China has been especially innovative and aggressive in Internet filtering, imposing regulations, and prosecuting online writers for violation of laws on state secrets, subversion, and sedition. Malaysia arrested a blogger in 2007 under its Official Secrets Act for posting comments about the country’s internal security system; this was despite Malaysia’s 1998 Communications and Multimedia Act and its guarantees against Internet censorship. Other countries with strong Internet controls include Vietnam, Burma, Pakistan, and Thailand.

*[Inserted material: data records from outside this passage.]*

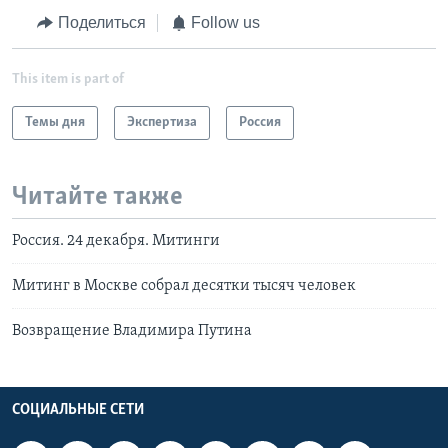
Поделиться
Follow us
This item is part of
Темы дня
Экспертиза
Россия
Читайте также
Россия. 24 декабря. Митинги
Митинг в Москве собрал десятки тысяч человек
Возвращение Владимира Путина
СОЦИАЛЬНЫЕ СЕТИ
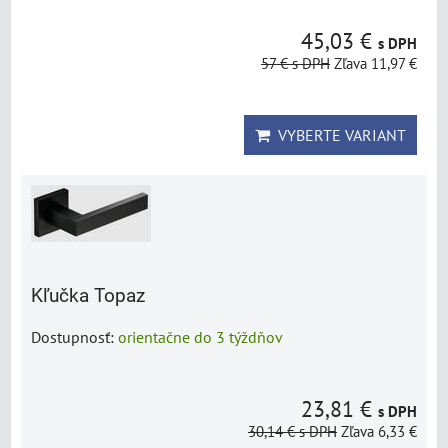
45,03 €
s DPH
57 €
s DPH
Zľava 11,97 €
VYBERTE VARIANT
Kľučka Topaz
Dostupnosť:
orientačne do 3 týždňov
23,81 €
s DPH
30,14 €
s DPH
Zľava 6,33 €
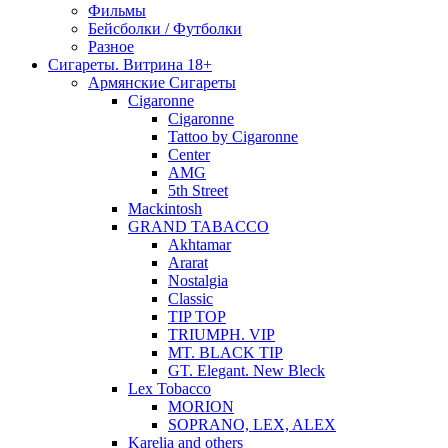
Фильмы
Бейсболки / Футболки
Разное
Сигареты. Витрина 18+
Армянские Сигареты
Cigaronne
Cigaronne
Tattoo by Cigaronne
Center
AMG
5th Street
Mackintosh
GRAND TABACCO
Akhtamar
Ararat
Nostalgia
Classic
TIP TOP
TRIUMPH. VIP
MT. BLACK TIP
GT. Elegant. New Bleck
Lex Tobacco
MORION
SOPRANO, LEX, ALEX
Karelia and others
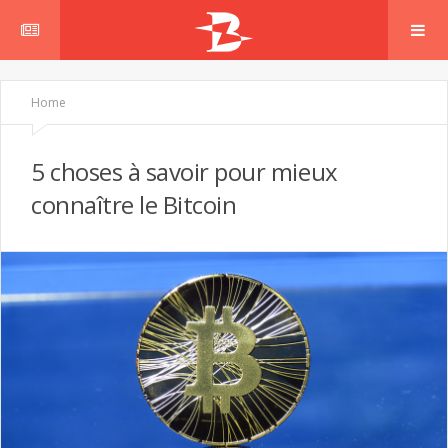
Home
5 choses à savoir pour mieux
connaître le Bitcoin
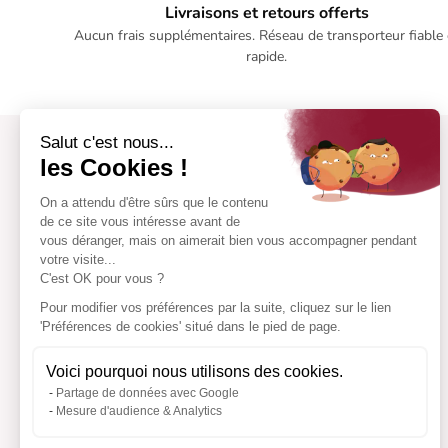
Livraisons et retours offerts
Aucun frais supplémentaires. Réseau de transporteur fiable 
rapide.
Salut c'est nous...
les Cookies !
On a attendu d'être sûrs que le contenu
de ce site vous intéresse avant de
vous déranger, mais on aimerait bien vous accompagner pendant
votre visite...
C'est OK pour vous ?
Pour modifier vos préférences par la suite, cliquez sur le lien
'Préférences de cookies' situé dans le pied de page.
Voici pourquoi nous utilisons des cookies.
Partage de données avec Google
Mesure d'audience & Analytics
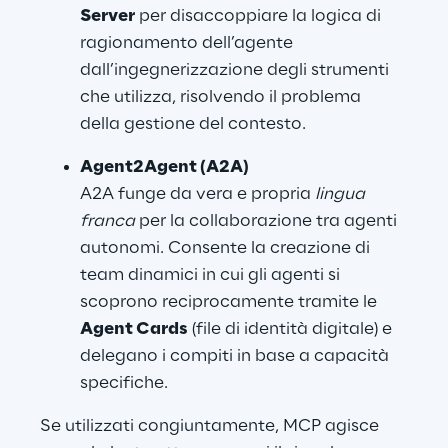
Server
 per disaccoppiare la logica di 
ragionamento dell’agente 
dall’ingegnerizzazione degli strumenti 
che utilizza, risolvendo il problema 
della gestione del contesto.
Agent2Agent (A2A)
A2A funge da vera e propria 
lingua 
franca
 per la collaborazione tra agenti 
autonomi. Consente la creazione di 
team dinamici in cui gli agenti si 
scoprono reciprocamente tramite le 
Agent Cards
 (file di identità digitale) e 
delegano i compiti in base a capacità 
specifiche.
Se utilizzati congiuntamente, MCP agisce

Newer regulatory schemes include Thailand’s 2007 cyber crime law, which addressed computer-related offences such as hacking and data theft, but critics feared it would be used to regulate online content. The law gave the government broad authority to shut down or block websites, seize computers, and penalize individuals who use proxy servers to access banned sites. Also, under the law, damaging someone’s reputation by altering a picture online can result in up to three years in prison and large fines. In Japan, the government was considering legislation that would regulate online video programming to the same extent as television broadcasting. A number of Asian jurisdictions, including Australia, Hong Kong, Japan, New Zealand, and South Korea, however, maintain few specific controls over the Internet.
Because of international treaties and agreements such as the Berne Convention and with the World Intellectual Property Organization and the World Trade Organization, there are not as many differences among Asia’s copyright laws as there might be in other areas of law. Different legal systems can have similar laws, with some differences, of course. For example, the fair dealing defense is more common in the countries deriving from common law systems. There can also be unique national characteristics such as Japan’s protection of dojinshi, which are self-published works, usually manga or novels.